The stem cell induction is regulated by some independent factors in the hPS cell microenvironment: (1) cell–material interactions in cell cultivation; (2) physical factors, such as cell shape and size, oxygen concentration, shear stress, and the stiffness of the cell cultivation materials; (3) cell–cell interactions, such as in co-cultivation; and (4) bioactive molecules, such as vitamins, cytokines, growth factors, and small molecules. An excellent strategy is to mimic the stem cell microenvironment for the induction of hPS cells into desired cell lineages using appropriate materials for hPS cell cultivation. The protocol for induction of hPS cells is more complicated because of the high differentiation potential and high pluripotency of hPS cells as well as different cultivation protocols for hPS cells in comparison to human adult stem cells, although human adult stem cells, such as amniotic fluid stem cells, adipose-derived stem cells, dental pulp stem cells, and bone marrow-derived stem cells can be differentiated using simple protocols, such as stem cell culture on materials in differentiation media. Typically, hPS cells are cultivated (1) on Matrigel coating dishes, (2) on feeder cells, such as MEF (mouse embryonic fibroblasts, feeder layer), or (3) on appropriate materials to keep their pluripotency; while human adult stem cells can be cultivated on typical TCP (tissue culture polystyrene) plates. Subsequently, the hPS cell induction method is extensively different from the method for human adult stem cells. Chapter 5 describes several protocols for inducing hPS cells cultivated on materials and considers the appropriate materials for hPS cell induction into targeted cell lineages.

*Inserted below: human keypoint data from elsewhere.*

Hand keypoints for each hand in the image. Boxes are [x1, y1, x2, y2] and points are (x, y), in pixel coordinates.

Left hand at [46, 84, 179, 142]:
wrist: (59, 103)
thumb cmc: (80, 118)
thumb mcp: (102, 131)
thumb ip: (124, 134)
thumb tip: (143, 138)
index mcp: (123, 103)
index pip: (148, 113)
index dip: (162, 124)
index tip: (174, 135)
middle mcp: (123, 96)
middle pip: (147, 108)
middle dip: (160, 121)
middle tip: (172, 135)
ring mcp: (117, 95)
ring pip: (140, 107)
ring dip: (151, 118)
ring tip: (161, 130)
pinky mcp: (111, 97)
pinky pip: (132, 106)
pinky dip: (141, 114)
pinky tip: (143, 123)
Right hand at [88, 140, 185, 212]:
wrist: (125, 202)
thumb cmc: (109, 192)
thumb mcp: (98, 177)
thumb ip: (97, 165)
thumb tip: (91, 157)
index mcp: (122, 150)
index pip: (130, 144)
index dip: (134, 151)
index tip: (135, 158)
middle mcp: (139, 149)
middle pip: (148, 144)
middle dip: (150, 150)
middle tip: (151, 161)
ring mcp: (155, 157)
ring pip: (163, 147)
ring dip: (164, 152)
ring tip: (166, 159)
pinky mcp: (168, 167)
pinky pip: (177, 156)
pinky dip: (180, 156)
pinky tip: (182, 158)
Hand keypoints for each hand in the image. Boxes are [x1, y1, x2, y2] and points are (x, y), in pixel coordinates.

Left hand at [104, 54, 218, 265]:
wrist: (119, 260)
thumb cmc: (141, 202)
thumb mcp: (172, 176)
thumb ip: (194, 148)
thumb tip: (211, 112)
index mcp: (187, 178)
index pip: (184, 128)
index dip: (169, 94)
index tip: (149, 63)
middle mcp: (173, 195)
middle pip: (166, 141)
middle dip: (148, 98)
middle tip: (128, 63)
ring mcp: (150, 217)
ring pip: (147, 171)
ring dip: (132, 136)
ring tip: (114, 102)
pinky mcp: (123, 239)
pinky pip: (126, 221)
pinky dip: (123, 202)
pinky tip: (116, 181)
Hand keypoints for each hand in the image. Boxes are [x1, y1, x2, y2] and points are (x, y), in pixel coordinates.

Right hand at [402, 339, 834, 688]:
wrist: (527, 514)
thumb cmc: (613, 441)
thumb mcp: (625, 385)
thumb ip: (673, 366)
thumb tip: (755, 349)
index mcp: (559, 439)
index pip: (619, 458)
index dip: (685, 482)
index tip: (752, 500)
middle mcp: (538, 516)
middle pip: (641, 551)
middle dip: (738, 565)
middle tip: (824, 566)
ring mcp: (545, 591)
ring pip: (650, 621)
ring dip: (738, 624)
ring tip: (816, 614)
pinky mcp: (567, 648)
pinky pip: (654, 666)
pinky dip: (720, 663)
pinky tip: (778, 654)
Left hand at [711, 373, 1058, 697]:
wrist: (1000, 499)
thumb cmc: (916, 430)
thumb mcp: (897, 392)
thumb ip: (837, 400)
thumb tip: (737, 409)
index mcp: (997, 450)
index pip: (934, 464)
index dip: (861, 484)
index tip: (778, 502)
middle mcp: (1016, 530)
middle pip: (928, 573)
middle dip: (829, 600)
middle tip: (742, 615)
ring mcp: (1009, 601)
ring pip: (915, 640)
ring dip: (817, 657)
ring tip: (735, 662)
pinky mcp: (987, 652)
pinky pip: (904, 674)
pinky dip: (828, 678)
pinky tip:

1.7 Stem Cell Therapy Using Biomaterials

The hPS cells are valuable cell sources to cure injured organs or tissues because of their potential to induce differentiation into many cells derived from the three embryonic germ layers in the human body.

At present, clinical trials of stem cell therapy using hPS cells have only been reported for four cases according to the ClinicalTrials.gov database. These cases are (1) macular degeneration (namely Stargardt macular dystrophy and age-related macular degeneration), (2) acute myocardial infarction (AMI), (3) diabetes, and (4) spinal cord injury. Recently, hPS cell-based therapy in clinical trials has been studied. We discuss the current situation of stem cell therapy using hPS cells for patients with (1) myocardial infarction (MI) and (2) macular degeneration, considering the bioengineering points of the therapy in Chapter 6. Moreover, we consider clinical trials using adult or human fetal stem cells such as human mesenchymal stem (hMS) cells that are prepared to cure patients with these diseases.